The main type of equipment that is allowing Civil Pours to produce their unique product line is their rotary evaporators, also known as vacuum stills, used in the process of vacuum distillation.
“This equipment allows us to take the atmospheric pressure out of the environment,” said Homewood. “Our raw ingredient goes in [there]. We do not make any base spirits; we partner with the people who do it best and we purchase bulk totes of these spirits.”

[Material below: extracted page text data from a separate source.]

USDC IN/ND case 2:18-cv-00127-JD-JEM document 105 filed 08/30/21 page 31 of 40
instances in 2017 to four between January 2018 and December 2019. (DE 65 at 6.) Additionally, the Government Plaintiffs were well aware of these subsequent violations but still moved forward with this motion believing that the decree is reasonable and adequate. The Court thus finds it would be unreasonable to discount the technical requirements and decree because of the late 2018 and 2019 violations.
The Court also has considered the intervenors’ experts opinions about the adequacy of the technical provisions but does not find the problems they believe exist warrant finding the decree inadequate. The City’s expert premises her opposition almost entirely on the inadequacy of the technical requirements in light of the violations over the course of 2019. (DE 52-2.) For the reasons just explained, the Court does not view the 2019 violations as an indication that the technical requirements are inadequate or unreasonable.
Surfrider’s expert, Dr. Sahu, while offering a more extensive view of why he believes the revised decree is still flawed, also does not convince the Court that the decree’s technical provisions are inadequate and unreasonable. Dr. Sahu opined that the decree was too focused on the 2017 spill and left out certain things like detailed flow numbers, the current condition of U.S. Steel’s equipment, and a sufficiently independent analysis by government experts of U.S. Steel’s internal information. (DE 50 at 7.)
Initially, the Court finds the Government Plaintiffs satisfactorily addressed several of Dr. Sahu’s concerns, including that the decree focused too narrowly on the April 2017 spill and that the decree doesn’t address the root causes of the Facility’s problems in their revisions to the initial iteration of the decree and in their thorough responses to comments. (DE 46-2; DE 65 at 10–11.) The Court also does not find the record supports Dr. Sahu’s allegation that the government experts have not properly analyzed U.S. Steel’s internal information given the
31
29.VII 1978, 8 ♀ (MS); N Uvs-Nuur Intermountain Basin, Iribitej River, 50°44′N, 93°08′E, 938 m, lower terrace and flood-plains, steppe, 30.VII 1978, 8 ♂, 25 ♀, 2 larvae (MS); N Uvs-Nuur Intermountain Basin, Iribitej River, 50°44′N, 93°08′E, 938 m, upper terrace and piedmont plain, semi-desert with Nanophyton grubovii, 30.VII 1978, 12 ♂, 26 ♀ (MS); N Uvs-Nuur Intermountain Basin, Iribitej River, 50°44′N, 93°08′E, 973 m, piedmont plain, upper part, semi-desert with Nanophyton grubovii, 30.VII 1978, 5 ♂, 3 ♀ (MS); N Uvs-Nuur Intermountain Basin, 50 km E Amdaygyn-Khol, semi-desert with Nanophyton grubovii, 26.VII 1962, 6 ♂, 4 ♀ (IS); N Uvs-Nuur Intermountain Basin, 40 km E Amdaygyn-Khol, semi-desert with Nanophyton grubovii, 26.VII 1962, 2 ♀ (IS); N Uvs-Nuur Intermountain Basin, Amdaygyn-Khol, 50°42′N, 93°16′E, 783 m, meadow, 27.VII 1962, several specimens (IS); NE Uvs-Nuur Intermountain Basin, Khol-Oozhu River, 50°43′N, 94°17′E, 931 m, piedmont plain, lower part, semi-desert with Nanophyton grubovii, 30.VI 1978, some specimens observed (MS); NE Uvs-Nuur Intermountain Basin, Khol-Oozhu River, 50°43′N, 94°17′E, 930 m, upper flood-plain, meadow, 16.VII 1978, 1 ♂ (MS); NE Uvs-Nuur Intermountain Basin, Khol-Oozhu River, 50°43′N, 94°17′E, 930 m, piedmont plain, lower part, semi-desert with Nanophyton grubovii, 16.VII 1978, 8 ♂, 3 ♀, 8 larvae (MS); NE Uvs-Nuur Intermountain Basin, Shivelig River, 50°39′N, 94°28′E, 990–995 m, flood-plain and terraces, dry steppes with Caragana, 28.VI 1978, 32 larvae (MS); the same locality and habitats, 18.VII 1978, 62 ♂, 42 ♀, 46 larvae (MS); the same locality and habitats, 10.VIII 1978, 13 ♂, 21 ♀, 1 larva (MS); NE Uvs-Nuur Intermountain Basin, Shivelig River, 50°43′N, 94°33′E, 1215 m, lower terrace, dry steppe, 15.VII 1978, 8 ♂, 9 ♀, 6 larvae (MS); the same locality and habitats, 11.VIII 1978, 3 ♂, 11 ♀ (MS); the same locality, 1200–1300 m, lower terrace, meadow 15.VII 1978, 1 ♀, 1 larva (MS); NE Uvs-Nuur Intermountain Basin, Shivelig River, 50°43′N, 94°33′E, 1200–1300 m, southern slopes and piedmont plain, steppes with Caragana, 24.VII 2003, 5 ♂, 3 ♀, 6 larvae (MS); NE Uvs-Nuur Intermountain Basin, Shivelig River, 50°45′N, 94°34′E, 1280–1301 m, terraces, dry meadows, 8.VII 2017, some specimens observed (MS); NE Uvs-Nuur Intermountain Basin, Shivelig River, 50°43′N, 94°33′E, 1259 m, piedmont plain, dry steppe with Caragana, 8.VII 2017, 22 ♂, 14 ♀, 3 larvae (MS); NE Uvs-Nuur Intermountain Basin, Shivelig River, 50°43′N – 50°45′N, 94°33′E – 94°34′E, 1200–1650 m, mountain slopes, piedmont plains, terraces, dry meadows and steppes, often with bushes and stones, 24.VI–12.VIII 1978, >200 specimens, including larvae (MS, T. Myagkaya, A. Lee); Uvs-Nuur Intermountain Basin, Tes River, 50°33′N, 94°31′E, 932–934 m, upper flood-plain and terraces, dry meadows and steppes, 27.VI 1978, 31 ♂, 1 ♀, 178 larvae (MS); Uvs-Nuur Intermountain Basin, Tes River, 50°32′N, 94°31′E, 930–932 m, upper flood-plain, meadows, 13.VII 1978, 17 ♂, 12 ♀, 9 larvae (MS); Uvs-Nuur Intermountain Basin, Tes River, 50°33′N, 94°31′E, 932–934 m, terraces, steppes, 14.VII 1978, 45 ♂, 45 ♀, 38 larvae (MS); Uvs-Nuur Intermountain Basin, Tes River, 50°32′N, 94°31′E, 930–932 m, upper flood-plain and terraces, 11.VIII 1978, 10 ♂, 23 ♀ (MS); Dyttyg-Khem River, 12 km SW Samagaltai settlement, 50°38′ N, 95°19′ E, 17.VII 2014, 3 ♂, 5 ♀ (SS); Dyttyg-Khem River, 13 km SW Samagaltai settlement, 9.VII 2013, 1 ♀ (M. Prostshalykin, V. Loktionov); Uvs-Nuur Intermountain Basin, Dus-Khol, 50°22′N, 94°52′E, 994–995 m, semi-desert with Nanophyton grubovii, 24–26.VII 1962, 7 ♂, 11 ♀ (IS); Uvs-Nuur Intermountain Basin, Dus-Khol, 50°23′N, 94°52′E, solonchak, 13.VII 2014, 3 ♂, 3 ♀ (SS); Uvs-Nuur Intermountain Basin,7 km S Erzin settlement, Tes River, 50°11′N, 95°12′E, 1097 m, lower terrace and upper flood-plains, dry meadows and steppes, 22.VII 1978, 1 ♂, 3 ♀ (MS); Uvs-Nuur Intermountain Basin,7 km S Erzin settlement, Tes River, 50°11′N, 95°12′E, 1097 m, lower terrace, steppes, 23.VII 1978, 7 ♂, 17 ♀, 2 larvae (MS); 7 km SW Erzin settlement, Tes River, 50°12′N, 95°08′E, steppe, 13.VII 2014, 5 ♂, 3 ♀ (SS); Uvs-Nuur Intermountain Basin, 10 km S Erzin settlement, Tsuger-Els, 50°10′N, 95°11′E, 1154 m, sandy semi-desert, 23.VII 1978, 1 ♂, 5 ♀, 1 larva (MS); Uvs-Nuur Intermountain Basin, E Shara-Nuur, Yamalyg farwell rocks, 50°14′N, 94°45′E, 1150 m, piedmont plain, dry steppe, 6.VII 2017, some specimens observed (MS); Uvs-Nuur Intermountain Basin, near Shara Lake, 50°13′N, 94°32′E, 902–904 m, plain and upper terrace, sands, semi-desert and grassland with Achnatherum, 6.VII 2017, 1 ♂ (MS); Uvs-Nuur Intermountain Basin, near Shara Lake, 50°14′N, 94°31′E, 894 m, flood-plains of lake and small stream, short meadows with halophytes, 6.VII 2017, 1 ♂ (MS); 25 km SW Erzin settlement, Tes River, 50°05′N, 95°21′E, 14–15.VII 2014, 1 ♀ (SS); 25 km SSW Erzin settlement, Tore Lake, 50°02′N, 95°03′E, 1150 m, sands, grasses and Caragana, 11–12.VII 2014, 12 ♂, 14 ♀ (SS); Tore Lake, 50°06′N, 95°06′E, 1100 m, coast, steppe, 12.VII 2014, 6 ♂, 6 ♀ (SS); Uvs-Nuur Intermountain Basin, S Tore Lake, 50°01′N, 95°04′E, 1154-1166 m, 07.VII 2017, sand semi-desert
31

When they remove the atmospheric pressure from the system, it allows the ethanol to boil at a lower temperature than it normally would. Once the boiling occurs and the ethanol is turned into a gas, they precipitate it by running it through subzero temperatures of around -8 to -20 degrees Celsius, depending on what the final product is intended to be. Because of the super low temperatures, it makes it possible to preserve the natural flavours of the ingredients. “It precipitates into this beautiful, fresh and vibrant flavour,” said Homewood.
The other benefit to this process is it takes ingredients that are typically short on shelf life or perishable and they get blended into finished drinks that make them viable on the shelf. The shelf-life on Civil Pours’ products is well over a year non-refrigerated.
“It is pretty cool that we are going through all of the processes – some from beer, some from wine, some from distilling – all to make some really cool finished products,” said Homewood.